** TEXTO **
○ ○ ○ ○
No governo de Jerônimo Monteiro, em plena juventude, com vinte e cinco anos de idade, ele foi uma das figuras principais nos grandes empreendimentos do histórico quatriênio. Seu dinamismo não teve limites.
Construiu a Santa Casa de Misericórdia e o edifício da Assembléia Legislativa; reformou e ampliou a Escola Normal Pedro II, velho pardieiro feito em 1878 e em condições precárias; montou a construção da via férrea elétrica Paul-Vila Velha; alargou a rua 1º de Março, trecho entre rua General Osório e a escadaria do Palácio; Fábrica de Sílico Calcário, atual Fábrica de Bombons; organizou o serviço de transporte marítimo, por sua conta, entre Vitória, Vila Velha e Santa Leopoldina; dotou esta cidade de energia elétrica. Realizações feitas, todas, simultaneamente.
Em 1916 construiu o edifício da Alfândega e a Delegacia Fiscal de Vitória. Foi concessionário da exploração da Estrada Costa Pereira, melhorando seu traçado, e manteve regular serviço de ônibus entre Santa Leopoldina e a estação de Alfredo Maia, da Estrada de Ferro Vitória a Minas, beneficiando enormemente a viagem entre a capital e aquela importante praça de comércio. Mesma iniciativa teve ligando a estação de Domingos Martins às de Santa Isabel e Campinho, da Estrada de Ferro Leopoldina.
Finalmente, em 1925, quando o governo do Estado demoliu o único teatro da capital, o celebrado Melpômene, André Carloni projetou, construiu e decorou, por conta própria, essa pequena jóia que se chama Teatro Carlos Comes, ainda hoje o único de Vitória. Foi muito idealismo, muito amor à terra adotiva.
Quando o Serviço de Patrimônio Histórico da União resolveu zelar e restaurar nossos poucos, mas valiosos monumentos, foi buscar André Carioni para chefiar esse importante e especializado serviço. E ninguém mais do que ele poderia ser escolhido, porque só ele, com a minguada dotação orçamentária, poderia restaurar nossas velhas igrejas e conventos. Modesto, mas sábio. Salvou-se assim o convento da Penha, a igreja de Anchieta e respectiva residência.
○ ○ ○ ○
** TRECHO DE ORIGEM **
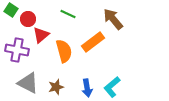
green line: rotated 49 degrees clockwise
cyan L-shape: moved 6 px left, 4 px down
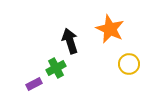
○ ○ ○ ○
** CONJUNTO DE TAREFAS **
1. Transcreva do texto biográfico o trecho que começa nas palavras "Finalmente, em 1925, quando" e termina após "à terra adotiva.".
2. Com base no texto biográfico, responda:
(a) Que idade tinha a figura retratada durante o governo de Jerônimo Monteiro?
(b) Em que ano foi construído o edifício da Alfândega?
(c) Qual teatro o governo do Estado demoliu em 1925?
Não é preciso consultar o material.

** RESPOSTAS ÀS TAREFAS **
1.
Finalmente, em 1925, quando o governo do Estado demoliu o único teatro da capital, o celebrado Melpômene, André Carloni projetou, construiu e decorou, por conta própria, essa pequena jóia que se chama Teatro Carlos Comes, ainda hoje o único de Vitória. Foi muito idealismo, muito amor à terra adotiva.

2.
(a) Vinte e cinco anos.
(b) Em 1916.
(c) O Melpômene.